### CHECK YOUR UNDERSTANDING
1. Quote the passage on the Institute for Transuranium Elements between "The Institute for" and "applications of radionuclides/actinides.", inclusive.
2. Answer these from the passage on the Institute for Transuranium Elements:
(a) About how many staff does the ITU have?
(b) What must a visitor hand over before passing through the combined metal and radiation detector?
(c) Which isotope is made by the alpha decay of actinium-225?
Top of SOURCE TEXT
The Institute for Transuranium Elements (ITU) is a nuclear research institute in Karlsruhe, Germany. The ITU is one of the seven institutes of the Joint Research Centre, a Directorate-General of the European Commission. The ITU has about 300 staff. Its specialists have access to an extensive range of advanced facilities, many unavailable elsewhere in Europe.
The mission of ITU is to provide the scientific foundation for the protection of the European citizen against risks associated with the handling and storage of highly radioactive material. ITU's prime objectives are to serve as a reference centre for basic actinide research, to contribute to an effective safety and safeguards system for the nuclear fuel cycle, and to study technological and medical applications of radionuclides/actinides.
Normally entry for visitors to the ITU is by prior invitation only for security reasons; a person wishing to enter the site as a visitor will be required to hand over their passport, before passing through a combined metal and radiation detector. The details of the devices used to test visitors for radioactive and nuclear materials are not public knowledge (for security reasons). Also on entry visitors are subject to a search by a security officer. All bags are examined using an x-ray machine similar to that used in an airport.
The work of the ITU can be divided into a series of smaller activities.
A cancer treatment involving the production of antibodies bearing alpha particle-emitting radioisotopes which bind to cancer cells. The idea is to create a "magic bullet" which will seek and destroy cancer wherever it is hidden within the body. This treatment has reached clinical trials.
Bismuth-213 is one of the isotopes which has been used: this is made by the alpha decay of actinium-225, which in turn is made by the irradiation of radium-226 with a cyclotron.
Bottom of SOURCE TEXT
Top of EXTRACTED MATERIAL
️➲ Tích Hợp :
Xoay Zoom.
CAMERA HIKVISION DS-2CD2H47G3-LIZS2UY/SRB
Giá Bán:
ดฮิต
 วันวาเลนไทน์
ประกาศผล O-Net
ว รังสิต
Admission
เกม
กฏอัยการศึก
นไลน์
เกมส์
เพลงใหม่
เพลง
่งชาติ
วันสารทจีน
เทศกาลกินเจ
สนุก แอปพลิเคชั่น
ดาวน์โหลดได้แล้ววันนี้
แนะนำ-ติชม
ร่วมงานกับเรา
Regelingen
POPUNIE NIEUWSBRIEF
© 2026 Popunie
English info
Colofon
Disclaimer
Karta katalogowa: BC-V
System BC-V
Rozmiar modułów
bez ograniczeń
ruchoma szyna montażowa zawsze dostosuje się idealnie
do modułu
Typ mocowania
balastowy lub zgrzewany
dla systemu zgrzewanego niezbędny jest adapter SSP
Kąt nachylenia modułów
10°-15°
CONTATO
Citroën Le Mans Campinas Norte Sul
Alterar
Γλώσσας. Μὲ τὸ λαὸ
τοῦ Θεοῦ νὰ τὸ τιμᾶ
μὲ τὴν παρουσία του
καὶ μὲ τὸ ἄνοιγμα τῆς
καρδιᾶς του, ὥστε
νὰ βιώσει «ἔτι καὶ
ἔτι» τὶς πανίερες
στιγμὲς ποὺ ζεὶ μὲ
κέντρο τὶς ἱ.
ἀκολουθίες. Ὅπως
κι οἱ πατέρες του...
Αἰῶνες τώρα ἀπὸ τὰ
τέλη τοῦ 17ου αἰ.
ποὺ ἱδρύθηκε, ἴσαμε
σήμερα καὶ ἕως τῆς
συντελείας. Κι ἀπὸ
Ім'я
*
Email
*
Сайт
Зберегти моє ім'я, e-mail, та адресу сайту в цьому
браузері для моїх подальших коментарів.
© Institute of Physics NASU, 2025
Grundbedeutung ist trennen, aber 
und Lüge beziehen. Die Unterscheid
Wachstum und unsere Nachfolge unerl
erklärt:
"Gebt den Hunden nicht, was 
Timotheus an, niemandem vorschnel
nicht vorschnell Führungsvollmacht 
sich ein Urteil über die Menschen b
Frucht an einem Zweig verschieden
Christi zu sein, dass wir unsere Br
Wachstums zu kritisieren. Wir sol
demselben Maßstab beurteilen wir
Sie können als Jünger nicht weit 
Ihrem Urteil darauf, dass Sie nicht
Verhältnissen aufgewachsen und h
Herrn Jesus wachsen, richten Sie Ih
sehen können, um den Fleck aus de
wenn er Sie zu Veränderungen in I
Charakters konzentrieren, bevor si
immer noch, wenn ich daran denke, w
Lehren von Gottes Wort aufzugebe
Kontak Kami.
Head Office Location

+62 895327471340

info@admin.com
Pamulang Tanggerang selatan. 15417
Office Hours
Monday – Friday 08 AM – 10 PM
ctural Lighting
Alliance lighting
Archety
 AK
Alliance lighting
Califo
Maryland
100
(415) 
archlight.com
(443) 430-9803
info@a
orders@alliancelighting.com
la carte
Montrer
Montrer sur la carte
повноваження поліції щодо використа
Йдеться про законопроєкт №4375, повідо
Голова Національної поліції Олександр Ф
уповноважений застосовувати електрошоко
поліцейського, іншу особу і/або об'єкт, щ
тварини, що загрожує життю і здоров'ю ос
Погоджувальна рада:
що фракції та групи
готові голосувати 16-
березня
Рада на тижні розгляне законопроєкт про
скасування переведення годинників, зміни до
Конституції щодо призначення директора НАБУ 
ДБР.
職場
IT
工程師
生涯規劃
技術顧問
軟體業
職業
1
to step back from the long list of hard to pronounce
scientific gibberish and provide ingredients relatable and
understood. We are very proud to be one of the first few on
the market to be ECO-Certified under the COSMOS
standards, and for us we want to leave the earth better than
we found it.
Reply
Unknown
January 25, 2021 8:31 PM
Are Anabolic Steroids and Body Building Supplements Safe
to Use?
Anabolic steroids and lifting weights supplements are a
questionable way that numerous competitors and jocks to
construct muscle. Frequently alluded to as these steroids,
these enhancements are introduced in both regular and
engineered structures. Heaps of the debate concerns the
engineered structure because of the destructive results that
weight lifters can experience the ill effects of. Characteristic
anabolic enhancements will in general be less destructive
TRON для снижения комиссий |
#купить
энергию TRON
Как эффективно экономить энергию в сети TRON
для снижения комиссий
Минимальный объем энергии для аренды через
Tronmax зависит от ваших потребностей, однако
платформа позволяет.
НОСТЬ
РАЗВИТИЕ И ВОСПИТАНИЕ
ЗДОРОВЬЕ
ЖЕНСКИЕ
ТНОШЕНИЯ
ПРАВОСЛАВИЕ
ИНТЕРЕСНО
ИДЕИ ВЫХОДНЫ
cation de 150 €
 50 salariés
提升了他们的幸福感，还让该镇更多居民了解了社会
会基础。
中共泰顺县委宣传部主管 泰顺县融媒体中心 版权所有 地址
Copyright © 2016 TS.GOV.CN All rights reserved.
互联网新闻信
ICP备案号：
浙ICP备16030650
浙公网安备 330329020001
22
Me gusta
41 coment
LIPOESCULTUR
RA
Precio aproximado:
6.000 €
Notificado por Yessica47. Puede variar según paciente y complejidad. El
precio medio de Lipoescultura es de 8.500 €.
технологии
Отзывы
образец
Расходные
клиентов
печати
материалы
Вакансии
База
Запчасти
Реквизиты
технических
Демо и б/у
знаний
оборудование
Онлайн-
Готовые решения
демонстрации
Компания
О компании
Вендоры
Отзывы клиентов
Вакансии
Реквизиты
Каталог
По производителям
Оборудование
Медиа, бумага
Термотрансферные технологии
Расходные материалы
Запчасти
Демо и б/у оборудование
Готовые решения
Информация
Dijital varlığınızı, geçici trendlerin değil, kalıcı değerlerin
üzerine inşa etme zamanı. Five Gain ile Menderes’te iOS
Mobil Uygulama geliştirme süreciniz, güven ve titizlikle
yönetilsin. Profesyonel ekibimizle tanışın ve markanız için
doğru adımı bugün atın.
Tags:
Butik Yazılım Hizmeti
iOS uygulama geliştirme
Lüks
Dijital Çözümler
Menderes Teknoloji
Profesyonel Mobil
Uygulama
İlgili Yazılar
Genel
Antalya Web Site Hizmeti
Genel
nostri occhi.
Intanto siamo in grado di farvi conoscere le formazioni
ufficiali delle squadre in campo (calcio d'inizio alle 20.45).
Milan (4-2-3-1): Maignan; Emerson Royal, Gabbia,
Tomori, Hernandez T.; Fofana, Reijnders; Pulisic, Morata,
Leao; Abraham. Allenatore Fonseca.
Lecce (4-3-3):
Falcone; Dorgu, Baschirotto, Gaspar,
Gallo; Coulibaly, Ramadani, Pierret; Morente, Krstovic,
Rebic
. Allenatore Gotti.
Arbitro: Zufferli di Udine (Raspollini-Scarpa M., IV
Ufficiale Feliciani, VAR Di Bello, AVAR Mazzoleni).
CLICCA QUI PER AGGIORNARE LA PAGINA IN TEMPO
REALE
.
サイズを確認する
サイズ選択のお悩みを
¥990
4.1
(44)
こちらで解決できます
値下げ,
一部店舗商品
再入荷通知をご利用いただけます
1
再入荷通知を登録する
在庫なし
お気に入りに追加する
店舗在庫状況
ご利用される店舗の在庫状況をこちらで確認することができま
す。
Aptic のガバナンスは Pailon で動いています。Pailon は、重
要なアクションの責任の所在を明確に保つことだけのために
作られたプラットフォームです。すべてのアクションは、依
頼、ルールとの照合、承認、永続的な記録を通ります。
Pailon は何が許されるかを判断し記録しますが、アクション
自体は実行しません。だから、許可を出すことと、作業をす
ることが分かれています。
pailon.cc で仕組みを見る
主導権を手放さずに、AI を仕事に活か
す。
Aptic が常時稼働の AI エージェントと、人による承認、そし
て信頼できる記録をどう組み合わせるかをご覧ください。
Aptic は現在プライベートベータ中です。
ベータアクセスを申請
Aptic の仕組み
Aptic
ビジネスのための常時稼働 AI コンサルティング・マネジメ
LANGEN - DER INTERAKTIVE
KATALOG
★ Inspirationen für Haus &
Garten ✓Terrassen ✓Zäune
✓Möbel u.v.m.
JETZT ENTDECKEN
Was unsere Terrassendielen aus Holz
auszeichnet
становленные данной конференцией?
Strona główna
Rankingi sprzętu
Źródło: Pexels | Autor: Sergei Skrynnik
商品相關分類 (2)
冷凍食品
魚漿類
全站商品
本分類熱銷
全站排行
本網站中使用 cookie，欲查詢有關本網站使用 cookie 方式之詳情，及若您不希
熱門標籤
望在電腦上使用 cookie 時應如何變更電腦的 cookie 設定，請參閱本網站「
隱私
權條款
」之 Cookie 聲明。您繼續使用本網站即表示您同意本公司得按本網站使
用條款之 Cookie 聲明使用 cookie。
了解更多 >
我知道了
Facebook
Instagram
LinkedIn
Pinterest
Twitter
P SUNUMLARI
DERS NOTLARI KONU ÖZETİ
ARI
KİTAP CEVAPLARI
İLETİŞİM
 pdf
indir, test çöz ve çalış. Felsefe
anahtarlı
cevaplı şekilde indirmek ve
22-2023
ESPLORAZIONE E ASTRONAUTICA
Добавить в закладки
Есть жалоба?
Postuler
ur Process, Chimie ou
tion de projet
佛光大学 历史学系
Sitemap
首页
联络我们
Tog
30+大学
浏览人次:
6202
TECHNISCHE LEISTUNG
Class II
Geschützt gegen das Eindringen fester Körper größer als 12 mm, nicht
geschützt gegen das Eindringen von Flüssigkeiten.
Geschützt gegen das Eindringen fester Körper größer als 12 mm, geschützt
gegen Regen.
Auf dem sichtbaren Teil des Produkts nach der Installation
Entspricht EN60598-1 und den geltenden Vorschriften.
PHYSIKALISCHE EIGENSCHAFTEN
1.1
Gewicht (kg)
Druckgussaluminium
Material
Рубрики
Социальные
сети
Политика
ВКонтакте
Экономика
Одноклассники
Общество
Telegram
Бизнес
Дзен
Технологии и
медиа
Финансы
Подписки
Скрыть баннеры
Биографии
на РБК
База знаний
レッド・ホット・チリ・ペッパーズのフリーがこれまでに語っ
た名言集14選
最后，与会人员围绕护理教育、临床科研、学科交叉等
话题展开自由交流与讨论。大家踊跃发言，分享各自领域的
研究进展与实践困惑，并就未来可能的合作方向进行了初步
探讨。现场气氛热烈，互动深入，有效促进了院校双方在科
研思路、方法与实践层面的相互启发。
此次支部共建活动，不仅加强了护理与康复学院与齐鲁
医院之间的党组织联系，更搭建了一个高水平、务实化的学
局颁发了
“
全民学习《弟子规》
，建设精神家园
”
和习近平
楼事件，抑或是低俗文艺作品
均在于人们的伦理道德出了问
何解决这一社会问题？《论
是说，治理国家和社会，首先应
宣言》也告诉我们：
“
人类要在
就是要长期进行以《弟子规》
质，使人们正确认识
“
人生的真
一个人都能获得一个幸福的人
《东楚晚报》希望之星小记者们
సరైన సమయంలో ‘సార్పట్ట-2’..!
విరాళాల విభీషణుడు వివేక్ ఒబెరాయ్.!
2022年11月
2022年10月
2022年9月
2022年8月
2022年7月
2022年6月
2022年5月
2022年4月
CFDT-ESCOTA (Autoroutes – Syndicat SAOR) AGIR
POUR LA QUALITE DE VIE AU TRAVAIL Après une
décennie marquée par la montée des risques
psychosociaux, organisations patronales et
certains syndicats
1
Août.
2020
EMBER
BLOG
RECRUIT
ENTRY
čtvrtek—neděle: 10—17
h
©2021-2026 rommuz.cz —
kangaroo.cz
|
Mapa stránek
Bottom of EXTRACTED MATERIAL
### SOLUTIONS FOR EACH TASK
1.
The Institute for Transuranium Elements (ITU) is a nuclear research institute in Karlsruhe, Germany. The ITU is one of the seven institutes of the Joint Research Centre, a Directorate-General of the European Commission. The ITU has about 300 staff. Its specialists have access to an extensive range of advanced facilities, many unavailable elsewhere in Europe.
The mission of ITU is to provide the scientific foundation for the protection of the European citizen against risks associated with the handling and storage of highly radioactive material. ITU's prime objectives are to serve as a reference centre for basic actinide research, to contribute to an effective safety and safeguards system for the nuclear fuel cycle, and to study technological and medical applications of radionuclides/actinides.

2.
(a) About 300.
(b) Their passport.
(c) Bismuth-213.